= Collegiate Learning Assessment =

Standardized test of higher education used in the US

The Collegiate Learning Assessment (CLA) is a standardized testing initiative in United States higher educational evaluation and assessment. It uses a "value-added" outcome model to examine a college or university's contribution to student learning which relies on the institution, rather than the individual student, as the primary unit of analysis. The CLA measures are designed to test for critical thinking, analytic reasoning, problem solving, and written communication skills. The assessment consists of open-ended questions, is administered to students online, and controls for incoming academic ability. An institution's average score on the CLA measures correlates highly with the institution's average SAT score (r = 0.90). Institutional results are not published.

==History and Test Format==
The CLA was first launched in 2000 by the Council for Aid to Education (CAE), a national nonprofit organization based in New York City. Rather than testing for specific content knowledge gained in particular courses or majors, the intent was to assess “the collective and cumulative result of what takes place or does not take place over the four to six years of undergraduate education in and out of the classroom. Of the entire test, the most well-developed and sophisticated part is its performance task component, in which students are given ninety minutes to respond to a writing prompt that is associated with a set of background documents. The testing materials, including the documents, are accessed through a computer. CAE has published several examples of representative performance tasks, one of which is described below (from Academically Adrift: Limited Learning on College Campuses):

The “DynaTech” performance task asks students to generate a memo advising an employer about the desirability of purchasing a type of airplane that has recently crashed. Students are informed: “You are the assistant to Pat Williams, the president of DynaTech, a company that makes precision electronic instruments and navigational equipment. Sally Evans, a member of DynaTech’s sales force, recommended that DynaTech buy a small private plane (a SwiftAir 235) that she and other members of the sales force could use to visit customers. Pat was about to approve the purchase when there was an accident involving a SwiftAir 235.” Students are provided with the following set of documents for this activity: newspaper articles about the accident, a federal accident report on in-flight breakups in single engine planes, Pat Williams’s e-mail to her assistant and Sally Evans’s e-mail to Pat Williams, charts on SwiftAir’s performance characteristics, an article from Amateur Pilot magazine comparing SwiftAir 235 to similar planes, and pictures and descriptions of SwiftAir models 180 and 235. Students are then instructed to “prepare a memo that addresses several questions, including what data support or refute the claim that the type of wing on the SwiftAir 235 leads to more in-flight breakups, what other factors might have contributed to the accident and should be taken into account, and your overall recommendation about whether or not DynaTech should purchase the plane."

CAE also publishes its scoring rubric. The design of both the prompts and the criteria for evaluation demonstrates the CLA's focus on complex, holistic, real-world problem-solving as a measurement of high level learning. As a result, the argument goes, institutions that attempt to “teach to the test” will be schools that teach students “to think critically, reason analytically, solve problems, and communicate clearly."

==Criticisms==
Again according to Academically Adrift, there are four primary criticisms of the CLA. Two criticisms relate to the validity of the instrument:

1. By focusing on general skills rather than domain knowledge and specialization, the instrument may lack the construct validity to measure the specialized knowledge that students go to college to obtain.

:::

**About this task:** From the Collegiate Learning Assessment text, reproduce verbatim the passage that begins with the words containing "1. By focusing" and ends with "college to obtain.".

:::

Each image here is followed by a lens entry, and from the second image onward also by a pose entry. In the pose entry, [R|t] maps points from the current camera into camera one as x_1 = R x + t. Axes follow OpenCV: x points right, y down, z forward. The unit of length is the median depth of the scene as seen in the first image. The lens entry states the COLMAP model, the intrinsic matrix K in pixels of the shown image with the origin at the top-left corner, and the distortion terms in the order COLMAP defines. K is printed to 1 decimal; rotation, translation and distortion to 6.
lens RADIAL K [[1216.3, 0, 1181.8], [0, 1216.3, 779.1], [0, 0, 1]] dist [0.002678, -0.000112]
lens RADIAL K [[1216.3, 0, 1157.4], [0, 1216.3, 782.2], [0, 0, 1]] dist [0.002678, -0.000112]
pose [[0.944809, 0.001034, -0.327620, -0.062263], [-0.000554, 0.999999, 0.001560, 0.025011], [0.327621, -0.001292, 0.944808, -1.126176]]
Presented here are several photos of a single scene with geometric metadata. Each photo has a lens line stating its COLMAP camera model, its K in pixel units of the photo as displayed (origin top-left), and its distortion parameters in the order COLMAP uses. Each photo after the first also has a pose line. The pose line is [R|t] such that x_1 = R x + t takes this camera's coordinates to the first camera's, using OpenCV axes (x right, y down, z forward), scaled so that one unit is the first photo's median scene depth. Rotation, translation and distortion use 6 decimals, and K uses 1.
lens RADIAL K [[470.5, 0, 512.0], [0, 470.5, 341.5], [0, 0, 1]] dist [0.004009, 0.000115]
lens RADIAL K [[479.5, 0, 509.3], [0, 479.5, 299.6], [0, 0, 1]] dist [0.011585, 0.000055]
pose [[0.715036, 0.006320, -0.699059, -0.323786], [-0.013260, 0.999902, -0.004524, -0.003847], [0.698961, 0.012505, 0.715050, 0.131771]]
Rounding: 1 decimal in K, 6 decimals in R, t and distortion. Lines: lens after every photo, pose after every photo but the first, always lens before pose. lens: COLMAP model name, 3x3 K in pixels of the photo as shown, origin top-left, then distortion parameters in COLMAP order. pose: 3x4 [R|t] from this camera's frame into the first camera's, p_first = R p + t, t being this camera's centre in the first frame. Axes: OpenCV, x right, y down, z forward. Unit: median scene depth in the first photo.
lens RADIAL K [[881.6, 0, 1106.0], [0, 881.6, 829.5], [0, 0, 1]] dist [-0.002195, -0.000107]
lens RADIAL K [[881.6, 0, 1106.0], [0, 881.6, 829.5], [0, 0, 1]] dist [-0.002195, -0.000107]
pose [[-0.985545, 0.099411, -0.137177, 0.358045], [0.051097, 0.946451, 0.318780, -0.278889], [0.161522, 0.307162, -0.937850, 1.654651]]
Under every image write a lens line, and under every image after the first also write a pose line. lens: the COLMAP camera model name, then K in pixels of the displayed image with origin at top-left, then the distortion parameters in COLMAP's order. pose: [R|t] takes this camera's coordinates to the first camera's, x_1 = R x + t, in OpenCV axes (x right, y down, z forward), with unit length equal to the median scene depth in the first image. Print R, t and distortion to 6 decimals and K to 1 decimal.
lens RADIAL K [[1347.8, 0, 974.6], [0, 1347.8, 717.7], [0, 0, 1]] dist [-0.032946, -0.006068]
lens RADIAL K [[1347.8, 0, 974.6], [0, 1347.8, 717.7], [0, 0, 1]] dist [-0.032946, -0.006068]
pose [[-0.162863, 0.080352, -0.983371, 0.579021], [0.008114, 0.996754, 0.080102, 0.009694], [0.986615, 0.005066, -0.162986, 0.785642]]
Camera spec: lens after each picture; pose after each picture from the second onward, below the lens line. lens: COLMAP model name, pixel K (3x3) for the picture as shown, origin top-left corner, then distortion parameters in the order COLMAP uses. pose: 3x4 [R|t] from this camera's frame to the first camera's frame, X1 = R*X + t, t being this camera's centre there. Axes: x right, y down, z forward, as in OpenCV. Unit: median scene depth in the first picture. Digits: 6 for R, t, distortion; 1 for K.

:::

**Solution:**
1. By focusing on general skills rather than domain knowledge and specialization, the instrument may lack the construct validity to measure the specialized knowledge that students go to college to obtain.